Nancy Pelosi sticks up for Obama: We are better off than four years ago
The Democratic convention has tread lightly around the question of whether America is better off than it was four years ago. But Nancy Pelosi hit it head on Wednesday.
House minority leader Nancy Pelosi says that the US is better off than it was four years ago because in the fall of 2008 the nation was on the verge of an historic economic collapse.
In an impassioned defense of President Obama's economic record, Congresswoman Pelosi at a breakfast sponsored by the Monitor said that she remembers the dark days of that autumn all too well. On Sept. 18, the then-speaker of the House met in her office with Bush administration Secretary of the Treasury Henry Paulson and Federal Reserve Chairman Ben Bernanke. At the time, bank lending was drying up. The nation's biggest financial firms teetered on the edge of collapse.
Secretary Paulson described a scenario which, in Pelosi's words, included the US possibly descending into the depths of economic hell. So she turned to Chairman Bernanke, and asked for his opinion.

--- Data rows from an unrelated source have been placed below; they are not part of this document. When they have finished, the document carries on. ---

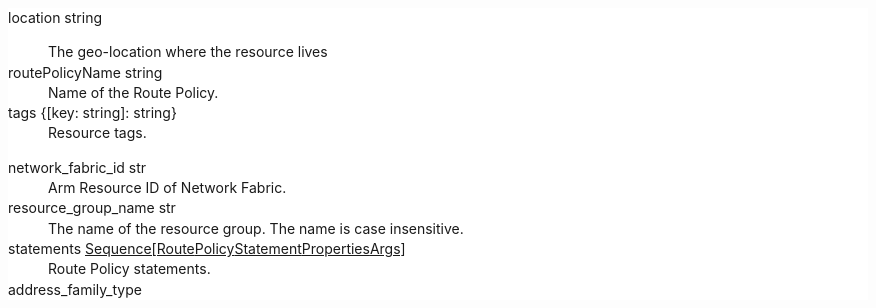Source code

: <a data-swiftype-name="resource-property" data-swiftype-type="text" href="#location_nodejs" style="color: inherit; text-decoration: inherit;">location</a>
</span>
        <span class="property-indicator"></span>
        <span class="property-type">string</span>
    </dt>
    <dd>The geo-location where the resource lives</dd><dt class="property-optional property-replacement"
            title="Optional">
        <span id="routepolicyname_nodejs">
<a data-swiftype-name="resource-property" data-swiftype-type="text" href="#routepolicyname_nodejs" style="color: inherit; text-decoration: inherit;">route<wbr>Policy<wbr>Name</a>
</span>
        <span class="property-indicator"></span>
        <span class="property-type">string</span>
    </dt>
    <dd>Name of the Route Policy.</dd><dt class="property-optional"
            title="Optional">
        <span id="tags_nodejs">
<a data-swiftype-name="resource-property" data-swiftype-type="text" href="#tags_nodejs" style="color: inherit; text-decoration: inherit;">tags</a>
</span>
        <span class="property-indicator"></span>
        <span class="property-type">{[key: string]: string}</span>
    </dt>
    <dd>Resource tags.</dd></dl>
</pulumi-choosable>
</div>

<div>
<pulumi-choosable type="language" values="python">
<dl class="resources-properties"><dt class="property-required property-replacement"
            title="Required">
        <span id="network_fabric_id_python">
<a data-swiftype-name="resource-property" data-swiftype-type="text" href="#network_fabric_id_python" style="color: inherit; text-decoration: inherit;">network_<wbr>fabric_<wbr>id</a>
</span>
        <span class="property-indicator"></span>
        <span class="property-type">str</span>
    </dt>
    <dd>Arm Resource ID of Network Fabric.</dd><dt class="property-required property-replacement"
            title="Required">
        <span id="resource_group_name_python">
<a data-swiftype-name="resource-property" data-swiftype-type="text" href="#resource_group_name_python" style="color: inherit; text-decoration: inherit;">resource_<wbr>group_<wbr>name</a>
</span>
        <span class="property-indicator"></span>
        <span class="property-type">str</span>
    </dt>
    <dd>The name of the resource group. The name is case insensitive.</dd><dt class="property-required"
            title="Required">
        <span id="statements_python">
<a data-swiftype-name="resource-property" data-swiftype-type="text" href="#statements_python" style="color: inherit; text-decoration: inherit;">statements</a>
</span>
        <span class="property-indicator"></span>
        <span class="property-type"><a href="#routepolicystatementproperties">Sequence[Route<wbr>Policy<wbr>Statement<wbr>Properties<wbr>Args]</a></span>
    </dt>
    <dd>Route Policy statements.</dd><dt class="property-optional"
            title="Optional">
        <span id="address_family_type_python">
<a data-swiftype-name="resource-property" data-swiftype-type="text" href="#address_family_type_python" style="color: inherit; text-decoration: inherit;">address_<wbr>family_<wbr>type</a>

"If we do not act immediately, we will not have an economy by Monday," said Bernanke, in Pelosi's recollection.
The meeting was on a Thursday night.
"Are we better off than then? Yes," said Pelosi.
The "are you better off" question has bedeviled Democrats in recent days as they gather here in Charlotte, N.C., for their national convention. Republicans have adopted the phrase from the Ronald Reagan 1980 campaign, which used it to highlight US discontent with incumbent President Carter's economic record.
With unemployment stubbornly high and US economic growth sluggish at best, Democrats have struggled to articulate a response that encapsulates the idea that, yes, things aren't great, but you've forgotten the mess we inherited.
That was Pelosi's mission at the Monitor breakfast. She recalled calling Paulson to set up that September 2008 meeting and asking him to come to her office the next day.
"Madam Speaker," Paulson said, in Pelosi's recollection, "tomorrow will be too late."